Yeni Akit muharriri Abdurrahman Dilipak, çalışmadan maaş almanın yasaklanması gerektiğini belirterek, “Milli İstişare Merkezi” kurulması teklifinde bulundu.
“Merkeze alınan bireyler ‘Danişmentler Meclisi / Ulusal Müracaat Merkezi’ üzere bir yerde toplanıp, kamu kurumları, özerk kurumlar, kamu faydasına çalışan kuruluşlar, kamu fonları kullanan özel kuruluşların projelerinde çalışabilmeliler. İster merkez valisi olsun, ister merkeze alınan büyükelçi, isterse bakanlık müşaviri. Fark etmez. Neden D8, Karadeniz ekonomik İşbirliği Konferansı, ya da İslam İşbirliği Konferansı üzere kuruluşlarda büyükelçiler ya da müşavirler çalışmasın. Bu takdirde, kamudan aldıkları maaşların yanında ek gelir de elde edebilirler.
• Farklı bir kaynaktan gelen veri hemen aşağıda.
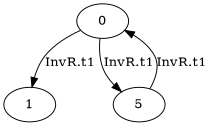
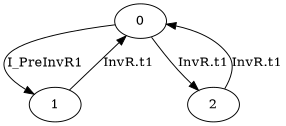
  digraph {
    0
    1
-   2 [label=5]
-   0 -> 1 [label="InvR.t1"]
+   2
+   0 -> 1 [label=I_PreInvR1]
    0 -> 2 [label="InvR.t1"]
+   1 -> 0 [label="InvR.t1"]
    2 -> 0 [label="InvR.t1"]
  }
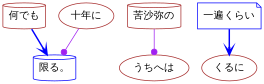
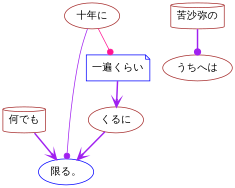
  digraph {
    fontname=Montserrat
    node [color=brown fontname=Montserrat shape=ellipse]
    edge [arrowhead=vee color=purple fontname=Montserrat style=bold]
    n1 [label="何でも" shape=cylinder]
-   n2 [color=blue label="限る。" shape=cylinder]
+   n2 [color=blue label="限る。"]
    n3 [label="苦沙弥の" shape=cylinder]
    n4 [label="うちへは"]
    n5 [label="十年に"]
    n6 [color=blue label="一遍くらい" shape=note]
    n7 [label="くるに"]
-   n1 -> n2 [color=blue]
-   n3 -> n4 [arrowhead=dot style=solid]
+   n1 -> n2
+   n3 -> n4 [arrowhead=dot]
    n5 -> n2 [arrowhead=dot style=solid]
-   n6 -> n7 [color=blue]
+   n5 -> n6 [arrowhead=dot color=deeppink style=solid]
+   n6 -> n7
+   n7 -> n2
  }
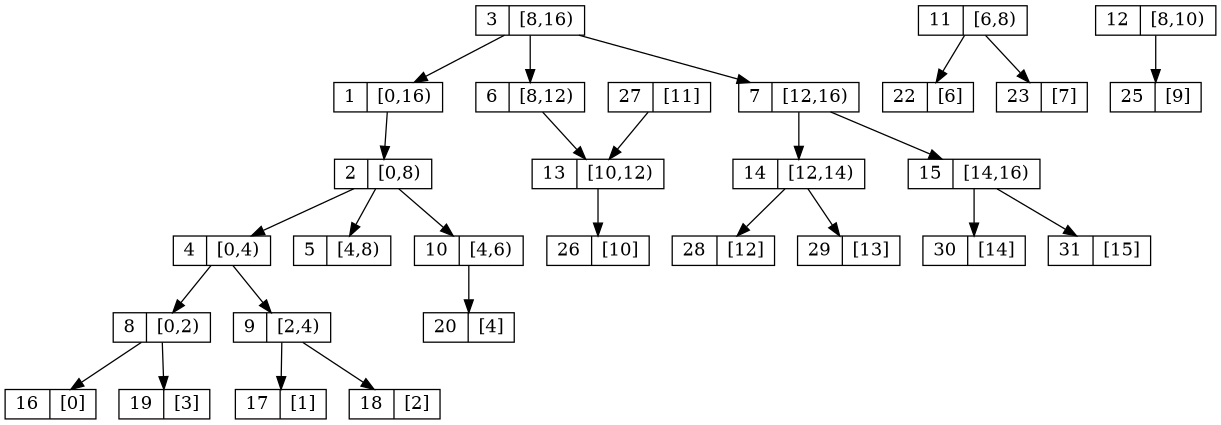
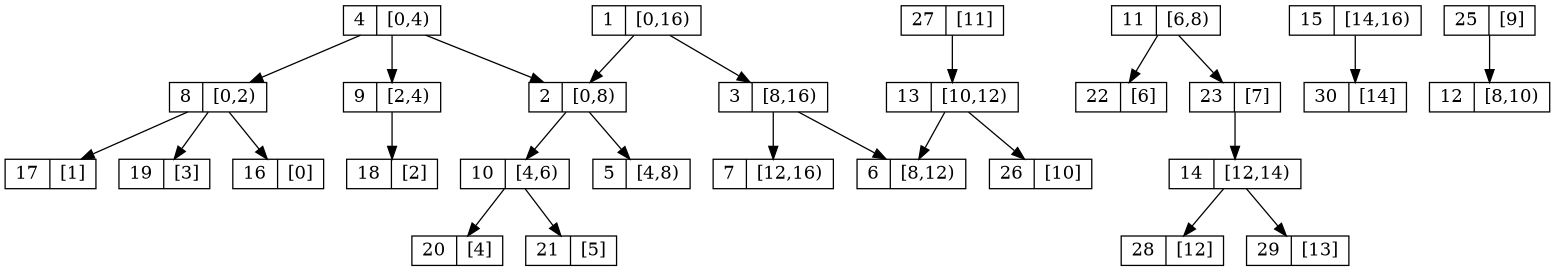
  digraph {
    node [shape=record]
    n1 [height=.1 label="1|[0,16)"]
    n2 [height=.1 label="2|[0,8)"]
    n3 [height=.1 label="3|[8,16)"]
    n4 [height=.1 label="4|[0,4)"]
    n5 [height=.1 label="5|[4,8)"]
    n6 [height=.1 label="10|[4,6)"]
    n7 [height=.1 label="6|[8,12)"]
    n8 [height=.1 label="7|[12,16)"]
    n9 [height=.1 label="8|[0,2)"]
    n10 [height=.1 label="9|[2,4)"]
    n11 [height=.1 label="13|[10,12)"]
    n12 [height=.1 label="14|[12,14)"]
    n13 [height=.1 label="15|[14,16)"]
    n14 [height=.1 label="16|[0]"]
    n15 [height=.1 label="17|[1]"]
    n16 [height=.1 label="19|[3]"]
    n17 [height=.1 label="18|[2]"]
    n18 [height=.1 label="20|[4]"]
+   n19 [height=.1 label="21|[5]"]
    n20 [height=.1 label="11|[6,8)"]
    n21 [height=.1 label="22|[6]"]
    n22 [height=.1 label="23|[7]"]
    n23 [height=.1 label="12|[8,10)"]
    n24 [height=.1 label="25|[9]"]
    n25 [height=.1 label="26|[10]"]
    n26 [height=.1 label="28|[12]"]
    n27 [height=.1 label="29|[13]"]
    n28 [height=.1 label="30|[14]"]
-   n29 [height=.1 label="31|[15]"]
    n30 [height=.1 label="27|[11]"]
    n1 -> n2
-   n3 -> n1
-   n2 -> n4
+   n1 -> n3
+   n4 -> n2
    n2 -> n5
    n2 -> n6
    n3 -> n7
    n3 -> n8
    n4 -> n9
    n4 -> n10
    n6 -> n18
-   n7 -> n11
-   n8 -> n12
-   n8 -> n13
+   n6 -> n19
+   n11 -> n7
+   n22 -> n12
    n9 -> n14
-   n10 -> n15
+   n9 -> n15
    n9 -> n16
    n10 -> n17
    n11 -> n25
    n12 -> n26
    n12 -> n27
    n13 -> n28
-   n13 -> n29
    n20 -> n21
    n20 -> n22
-   n23 -> n24
+   n24 -> n23
    n30 -> n11
  }
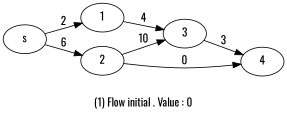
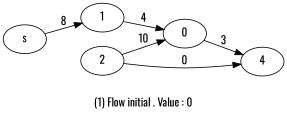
  digraph {
    fontname=Oswald
    label="(1) Flow initial . Value : 0"
    rankdir=LR
    node [fontname=Oswald]
    edge [fontname=Oswald]
    s
    1
    2
-   3
+   3 [label=0]
    4
-   s -> 1 [label=2]
-   s -> 2 [label=6]
+   s -> 1 [label=8]
    1 -> 3 [label=4]
    2 -> 3 [label=10]
    2 -> 4 [label=0]
    3 -> 4 [label=3]
  }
Müracaat merkezi de, öteki kuruluşlardan danışman dayanağı karşılığı aldığı fiyattan kesinti yaparak, hem hizmet üretilir, hem de atıl kapasitesini harekete geçirir” diyen Dilipak, teklifini şöyle sürdürdü:
“Dış vazifeler bir görevlendirme olduğu için, karşı taraf vergi ve sigorta külfetinden kurtulmuş olur. Bu deneyimli insan kaynakları, mesela üniversitelerde konuk öğretim üyesi olarak dönemsel ders verebilirler. Ya da akademik konferanslar sunabilirler, akademik çalışmalara katılabilirler. Mesela Kızılay, TOBB, Meslek Odaları, MÜSİAD üzere kuruluşlar, yurtiçi ve yurtdışı çalışmalarında, projelerinde bu kaynaklardan yararlanabilir. Bakın bizim boşa geçirecek bir saniye vaktimiz yok, boşa harcayacak bir kuruş paramız yok, gözden çıkaracağımız tek bir kişi yok. İsraf haramdır. En büyük israf da insan kaynakları israfıdır. Bu kaynağı harekete geçirirseniz, yalnızca kamu maliyesi üzerindeki maaş yükünü hafifletmiş olmuyorsunuz, bu kaynağı oluşturan yetişmiş insanların, gelir, sıhhat, refah ve mutluluğuna, birebir vakitte ülkemizin saygın kuruluşlarının faaliyetlerine kalite ve verimlilik, katma bedel sağlamış oluyorsunuz.”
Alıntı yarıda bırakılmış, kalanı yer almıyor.